┌──

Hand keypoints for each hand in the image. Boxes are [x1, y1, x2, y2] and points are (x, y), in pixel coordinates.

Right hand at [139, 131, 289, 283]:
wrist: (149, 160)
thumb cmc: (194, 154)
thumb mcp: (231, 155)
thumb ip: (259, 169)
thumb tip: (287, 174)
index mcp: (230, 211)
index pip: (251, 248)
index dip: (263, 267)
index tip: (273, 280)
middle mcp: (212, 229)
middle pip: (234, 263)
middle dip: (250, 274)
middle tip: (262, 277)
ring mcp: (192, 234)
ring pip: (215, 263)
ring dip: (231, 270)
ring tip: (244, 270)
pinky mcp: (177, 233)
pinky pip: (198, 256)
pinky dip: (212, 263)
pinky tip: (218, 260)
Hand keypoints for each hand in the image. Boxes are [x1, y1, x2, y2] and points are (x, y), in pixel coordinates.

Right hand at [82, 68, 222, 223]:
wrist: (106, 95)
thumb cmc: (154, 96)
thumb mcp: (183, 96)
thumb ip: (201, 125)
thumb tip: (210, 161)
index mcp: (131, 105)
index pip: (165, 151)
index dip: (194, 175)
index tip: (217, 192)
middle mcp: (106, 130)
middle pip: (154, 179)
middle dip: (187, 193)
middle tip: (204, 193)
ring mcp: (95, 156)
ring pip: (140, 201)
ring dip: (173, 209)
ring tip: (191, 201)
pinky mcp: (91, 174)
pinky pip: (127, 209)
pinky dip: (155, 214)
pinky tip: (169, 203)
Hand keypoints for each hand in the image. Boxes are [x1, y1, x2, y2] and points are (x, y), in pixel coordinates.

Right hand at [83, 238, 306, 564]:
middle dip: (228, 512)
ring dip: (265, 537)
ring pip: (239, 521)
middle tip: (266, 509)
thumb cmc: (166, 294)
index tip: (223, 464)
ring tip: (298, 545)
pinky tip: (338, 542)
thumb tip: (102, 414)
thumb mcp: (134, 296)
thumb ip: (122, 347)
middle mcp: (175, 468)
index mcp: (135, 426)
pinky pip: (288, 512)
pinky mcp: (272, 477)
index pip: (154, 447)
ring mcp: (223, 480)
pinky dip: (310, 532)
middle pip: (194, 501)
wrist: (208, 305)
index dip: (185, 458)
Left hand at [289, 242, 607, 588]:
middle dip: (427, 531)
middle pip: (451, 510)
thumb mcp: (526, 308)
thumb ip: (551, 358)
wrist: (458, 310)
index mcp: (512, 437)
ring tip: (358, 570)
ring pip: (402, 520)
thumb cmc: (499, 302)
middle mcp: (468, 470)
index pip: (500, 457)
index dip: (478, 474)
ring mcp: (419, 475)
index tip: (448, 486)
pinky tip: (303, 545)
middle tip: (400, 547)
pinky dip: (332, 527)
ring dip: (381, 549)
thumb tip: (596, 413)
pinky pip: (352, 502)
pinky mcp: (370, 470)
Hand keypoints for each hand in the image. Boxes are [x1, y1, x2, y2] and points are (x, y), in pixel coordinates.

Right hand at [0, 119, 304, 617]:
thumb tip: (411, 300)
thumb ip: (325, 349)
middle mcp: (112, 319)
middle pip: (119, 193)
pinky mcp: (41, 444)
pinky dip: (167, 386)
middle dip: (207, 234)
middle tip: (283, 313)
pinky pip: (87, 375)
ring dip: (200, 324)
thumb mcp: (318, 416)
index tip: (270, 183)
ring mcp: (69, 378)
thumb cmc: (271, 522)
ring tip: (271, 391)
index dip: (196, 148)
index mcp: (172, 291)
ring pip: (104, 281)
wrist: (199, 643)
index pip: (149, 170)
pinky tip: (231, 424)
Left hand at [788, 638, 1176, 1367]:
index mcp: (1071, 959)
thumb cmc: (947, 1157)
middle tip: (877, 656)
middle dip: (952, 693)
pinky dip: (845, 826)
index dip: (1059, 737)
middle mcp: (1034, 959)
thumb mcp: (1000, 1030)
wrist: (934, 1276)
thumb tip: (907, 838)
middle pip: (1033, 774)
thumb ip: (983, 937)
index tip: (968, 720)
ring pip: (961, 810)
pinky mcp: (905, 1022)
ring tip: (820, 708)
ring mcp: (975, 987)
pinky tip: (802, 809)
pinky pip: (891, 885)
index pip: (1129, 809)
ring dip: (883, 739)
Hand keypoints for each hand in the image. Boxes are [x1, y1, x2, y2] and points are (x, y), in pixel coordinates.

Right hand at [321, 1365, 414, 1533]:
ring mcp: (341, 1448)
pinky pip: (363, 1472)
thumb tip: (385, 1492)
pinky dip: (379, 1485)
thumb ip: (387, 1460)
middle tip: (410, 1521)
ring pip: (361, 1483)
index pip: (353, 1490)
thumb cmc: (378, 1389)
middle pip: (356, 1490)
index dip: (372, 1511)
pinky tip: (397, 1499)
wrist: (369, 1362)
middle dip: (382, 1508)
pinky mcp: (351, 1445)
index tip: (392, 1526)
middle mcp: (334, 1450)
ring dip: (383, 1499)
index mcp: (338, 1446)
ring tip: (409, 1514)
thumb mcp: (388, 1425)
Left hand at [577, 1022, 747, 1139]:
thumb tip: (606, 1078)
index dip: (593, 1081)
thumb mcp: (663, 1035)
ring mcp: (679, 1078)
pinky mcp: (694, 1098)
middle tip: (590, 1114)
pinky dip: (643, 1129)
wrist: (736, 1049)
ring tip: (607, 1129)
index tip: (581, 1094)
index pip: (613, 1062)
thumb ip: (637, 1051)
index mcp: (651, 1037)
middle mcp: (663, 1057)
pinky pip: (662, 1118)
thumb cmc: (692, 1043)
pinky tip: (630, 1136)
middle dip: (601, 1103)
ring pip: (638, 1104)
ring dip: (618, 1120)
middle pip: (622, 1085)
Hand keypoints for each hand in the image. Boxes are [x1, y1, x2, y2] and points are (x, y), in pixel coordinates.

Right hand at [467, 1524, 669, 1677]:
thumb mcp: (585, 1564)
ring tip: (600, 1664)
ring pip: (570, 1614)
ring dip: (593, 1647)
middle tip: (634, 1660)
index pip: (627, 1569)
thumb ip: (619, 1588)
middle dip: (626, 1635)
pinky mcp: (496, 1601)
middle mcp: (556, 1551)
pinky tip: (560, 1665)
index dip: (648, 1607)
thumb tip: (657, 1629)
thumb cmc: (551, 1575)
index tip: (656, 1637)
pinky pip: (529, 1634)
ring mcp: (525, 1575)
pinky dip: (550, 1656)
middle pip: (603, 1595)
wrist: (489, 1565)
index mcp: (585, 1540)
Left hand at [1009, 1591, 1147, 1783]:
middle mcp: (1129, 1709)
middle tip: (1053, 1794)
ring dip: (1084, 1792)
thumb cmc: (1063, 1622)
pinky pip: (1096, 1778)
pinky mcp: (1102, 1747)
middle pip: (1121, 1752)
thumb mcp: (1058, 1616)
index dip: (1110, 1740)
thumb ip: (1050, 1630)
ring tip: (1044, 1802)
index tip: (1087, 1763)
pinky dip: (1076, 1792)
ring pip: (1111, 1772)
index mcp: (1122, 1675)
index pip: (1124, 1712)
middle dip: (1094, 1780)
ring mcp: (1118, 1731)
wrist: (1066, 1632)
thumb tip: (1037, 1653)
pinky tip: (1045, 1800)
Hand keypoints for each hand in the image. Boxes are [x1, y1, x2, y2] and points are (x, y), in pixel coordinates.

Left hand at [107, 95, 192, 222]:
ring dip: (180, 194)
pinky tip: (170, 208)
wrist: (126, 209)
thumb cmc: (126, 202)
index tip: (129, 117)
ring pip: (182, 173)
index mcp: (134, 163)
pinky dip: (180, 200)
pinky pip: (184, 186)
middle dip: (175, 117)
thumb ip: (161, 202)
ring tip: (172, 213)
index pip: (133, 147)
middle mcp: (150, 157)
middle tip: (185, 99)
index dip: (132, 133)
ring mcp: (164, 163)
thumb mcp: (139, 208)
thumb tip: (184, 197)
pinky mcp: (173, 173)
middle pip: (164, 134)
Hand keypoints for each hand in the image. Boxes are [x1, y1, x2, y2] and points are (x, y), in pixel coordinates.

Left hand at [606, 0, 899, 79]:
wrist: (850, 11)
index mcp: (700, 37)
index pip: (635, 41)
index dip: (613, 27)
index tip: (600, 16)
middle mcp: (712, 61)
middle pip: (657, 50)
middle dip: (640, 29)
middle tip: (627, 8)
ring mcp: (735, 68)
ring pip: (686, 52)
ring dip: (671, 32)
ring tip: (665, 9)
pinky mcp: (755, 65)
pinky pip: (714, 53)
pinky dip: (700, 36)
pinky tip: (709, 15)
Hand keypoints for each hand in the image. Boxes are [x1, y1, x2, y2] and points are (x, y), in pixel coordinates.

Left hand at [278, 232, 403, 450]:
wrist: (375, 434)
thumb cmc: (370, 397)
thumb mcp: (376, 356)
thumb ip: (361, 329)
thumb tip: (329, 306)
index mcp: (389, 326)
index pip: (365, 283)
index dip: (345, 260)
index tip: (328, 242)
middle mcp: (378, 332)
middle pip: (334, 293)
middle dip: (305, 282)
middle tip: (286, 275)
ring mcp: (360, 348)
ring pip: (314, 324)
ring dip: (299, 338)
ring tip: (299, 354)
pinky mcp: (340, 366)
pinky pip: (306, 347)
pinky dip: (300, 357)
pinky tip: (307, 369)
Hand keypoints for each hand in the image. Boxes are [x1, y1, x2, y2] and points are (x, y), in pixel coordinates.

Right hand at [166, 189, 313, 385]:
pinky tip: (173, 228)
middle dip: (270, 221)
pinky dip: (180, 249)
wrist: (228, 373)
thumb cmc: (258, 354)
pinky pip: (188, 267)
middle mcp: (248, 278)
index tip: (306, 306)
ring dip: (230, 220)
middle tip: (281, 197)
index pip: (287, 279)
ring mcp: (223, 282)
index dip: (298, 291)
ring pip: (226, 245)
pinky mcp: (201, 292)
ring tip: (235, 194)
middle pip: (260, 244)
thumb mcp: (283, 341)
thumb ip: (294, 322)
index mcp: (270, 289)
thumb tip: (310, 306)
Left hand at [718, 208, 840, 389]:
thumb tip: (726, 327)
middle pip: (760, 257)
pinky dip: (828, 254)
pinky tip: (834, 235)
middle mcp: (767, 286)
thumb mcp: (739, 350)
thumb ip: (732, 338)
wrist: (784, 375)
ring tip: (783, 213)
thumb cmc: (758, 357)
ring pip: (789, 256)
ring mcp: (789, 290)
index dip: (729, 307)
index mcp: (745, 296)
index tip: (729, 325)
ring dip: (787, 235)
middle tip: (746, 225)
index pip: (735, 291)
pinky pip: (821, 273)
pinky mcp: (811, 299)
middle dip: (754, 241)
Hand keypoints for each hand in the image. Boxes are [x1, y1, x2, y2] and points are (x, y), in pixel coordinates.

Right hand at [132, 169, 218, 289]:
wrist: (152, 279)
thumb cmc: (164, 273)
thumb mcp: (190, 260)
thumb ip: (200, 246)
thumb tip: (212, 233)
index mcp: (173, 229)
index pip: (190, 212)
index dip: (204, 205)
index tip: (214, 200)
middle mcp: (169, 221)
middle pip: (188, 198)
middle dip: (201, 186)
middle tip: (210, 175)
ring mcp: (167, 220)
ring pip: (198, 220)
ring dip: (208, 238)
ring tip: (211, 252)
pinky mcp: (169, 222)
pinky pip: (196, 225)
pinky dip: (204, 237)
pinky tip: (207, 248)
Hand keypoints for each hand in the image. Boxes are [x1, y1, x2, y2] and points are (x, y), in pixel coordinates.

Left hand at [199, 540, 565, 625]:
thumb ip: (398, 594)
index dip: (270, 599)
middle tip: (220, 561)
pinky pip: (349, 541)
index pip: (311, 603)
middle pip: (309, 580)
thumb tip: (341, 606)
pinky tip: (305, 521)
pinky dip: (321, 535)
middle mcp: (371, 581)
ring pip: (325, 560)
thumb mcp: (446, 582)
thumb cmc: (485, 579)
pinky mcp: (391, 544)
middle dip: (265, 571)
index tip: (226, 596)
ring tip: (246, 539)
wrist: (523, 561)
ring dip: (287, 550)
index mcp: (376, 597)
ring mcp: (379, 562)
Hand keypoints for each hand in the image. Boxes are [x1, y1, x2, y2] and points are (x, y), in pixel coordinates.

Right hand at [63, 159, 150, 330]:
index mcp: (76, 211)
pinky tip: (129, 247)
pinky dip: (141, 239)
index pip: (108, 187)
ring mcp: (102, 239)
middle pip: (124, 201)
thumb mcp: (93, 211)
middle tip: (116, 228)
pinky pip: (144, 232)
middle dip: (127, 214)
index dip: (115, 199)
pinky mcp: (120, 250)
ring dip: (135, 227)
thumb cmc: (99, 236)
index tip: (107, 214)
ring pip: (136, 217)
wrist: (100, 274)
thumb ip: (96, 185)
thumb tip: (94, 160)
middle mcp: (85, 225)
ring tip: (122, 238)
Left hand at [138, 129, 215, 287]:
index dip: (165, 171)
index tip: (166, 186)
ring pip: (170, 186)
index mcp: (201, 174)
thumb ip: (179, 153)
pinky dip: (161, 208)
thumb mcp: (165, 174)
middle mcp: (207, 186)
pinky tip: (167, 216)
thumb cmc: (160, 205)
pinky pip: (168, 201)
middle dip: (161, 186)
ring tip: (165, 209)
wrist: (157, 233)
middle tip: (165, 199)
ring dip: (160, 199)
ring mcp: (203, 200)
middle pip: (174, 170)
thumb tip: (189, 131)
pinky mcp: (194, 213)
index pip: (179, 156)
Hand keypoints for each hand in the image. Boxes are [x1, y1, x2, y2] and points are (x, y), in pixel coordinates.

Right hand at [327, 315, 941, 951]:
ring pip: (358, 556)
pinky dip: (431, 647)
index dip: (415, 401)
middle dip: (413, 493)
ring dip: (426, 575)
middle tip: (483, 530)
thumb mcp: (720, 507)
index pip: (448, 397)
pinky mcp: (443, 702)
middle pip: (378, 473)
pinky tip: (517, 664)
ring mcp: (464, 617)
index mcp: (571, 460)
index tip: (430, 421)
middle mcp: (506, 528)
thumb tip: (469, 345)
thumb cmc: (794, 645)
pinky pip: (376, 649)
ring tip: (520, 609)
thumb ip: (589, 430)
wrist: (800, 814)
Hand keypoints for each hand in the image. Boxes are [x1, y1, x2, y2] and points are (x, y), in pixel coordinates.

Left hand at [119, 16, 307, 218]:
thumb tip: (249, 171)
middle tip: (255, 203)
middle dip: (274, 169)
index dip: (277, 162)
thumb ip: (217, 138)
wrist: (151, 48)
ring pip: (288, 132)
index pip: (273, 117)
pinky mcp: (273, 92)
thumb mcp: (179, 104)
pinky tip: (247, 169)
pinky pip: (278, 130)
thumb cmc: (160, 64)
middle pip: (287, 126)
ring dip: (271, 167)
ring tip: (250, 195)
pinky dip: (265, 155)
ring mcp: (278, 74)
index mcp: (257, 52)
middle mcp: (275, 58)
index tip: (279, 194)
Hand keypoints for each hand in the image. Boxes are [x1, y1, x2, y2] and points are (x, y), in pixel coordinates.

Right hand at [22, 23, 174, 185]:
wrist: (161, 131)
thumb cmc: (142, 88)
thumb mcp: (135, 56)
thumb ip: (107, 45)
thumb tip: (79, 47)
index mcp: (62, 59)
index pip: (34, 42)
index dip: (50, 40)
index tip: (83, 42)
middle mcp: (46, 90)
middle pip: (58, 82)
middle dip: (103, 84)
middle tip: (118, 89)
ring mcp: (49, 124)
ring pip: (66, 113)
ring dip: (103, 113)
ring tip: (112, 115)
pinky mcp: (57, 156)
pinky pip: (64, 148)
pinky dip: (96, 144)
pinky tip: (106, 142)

└──

Give again, unchanged, the lines running from the top of the material above through the line that has "index mcp: (135, 426)", and nothing more.

Output for this task:
Hand keypoints for each hand in the image. Boxes are [x1, y1, x2, y2] and points are (x, y), in pixel coordinates.

Right hand at [139, 131, 289, 283]:
wrist: (149, 160)
thumb cmc: (194, 154)
thumb mcp: (231, 155)
thumb ip: (259, 169)
thumb tip: (287, 174)
index mcp: (230, 211)
index pip: (251, 248)
index dip: (263, 267)
index tip: (273, 280)
middle mcp: (212, 229)
middle pip: (234, 263)
middle dip: (250, 274)
middle tip: (262, 277)
ring mcp: (192, 234)
ring pip: (215, 263)
ring dip: (231, 270)
ring tip: (244, 270)
pinky mcp: (177, 233)
pinky pip: (198, 256)
pinky dip: (212, 263)
pinky tip: (218, 260)
Hand keypoints for each hand in the image. Boxes are [x1, y1, x2, y2] and points are (x, y), in pixel coordinates.

Right hand at [82, 68, 222, 223]:
wrist: (106, 95)
thumb cmc: (154, 96)
thumb mcp: (183, 96)
thumb ip: (201, 125)
thumb tip: (210, 161)
index mcp: (131, 105)
index pip: (165, 151)
index dip: (194, 175)
index tip: (217, 192)
middle mcp: (106, 130)
middle pip: (154, 179)
middle dip: (187, 193)
middle tip: (204, 193)
ring mcp: (95, 156)
ring pip: (140, 201)
ring dip: (173, 209)
ring tip: (191, 201)
pinky mcp: (91, 174)
pinky pip: (127, 209)
pinky dip: (155, 214)
pinky tip: (169, 203)
Hand keypoints for each hand in the image. Boxes are [x1, y1, x2, y2] and points are (x, y), in pixel coordinates.

Right hand at [83, 238, 306, 564]:
middle dip: (228, 512)
ring dip: (265, 537)
ring pip: (239, 521)
middle tip: (266, 509)
thumb cmc: (166, 294)
index tip: (223, 464)
ring tip: (298, 545)
pinky tip: (338, 542)
thumb tip: (102, 414)
thumb mcp: (134, 296)
thumb ip: (122, 347)
middle mcp: (175, 468)
index mcp: (135, 426)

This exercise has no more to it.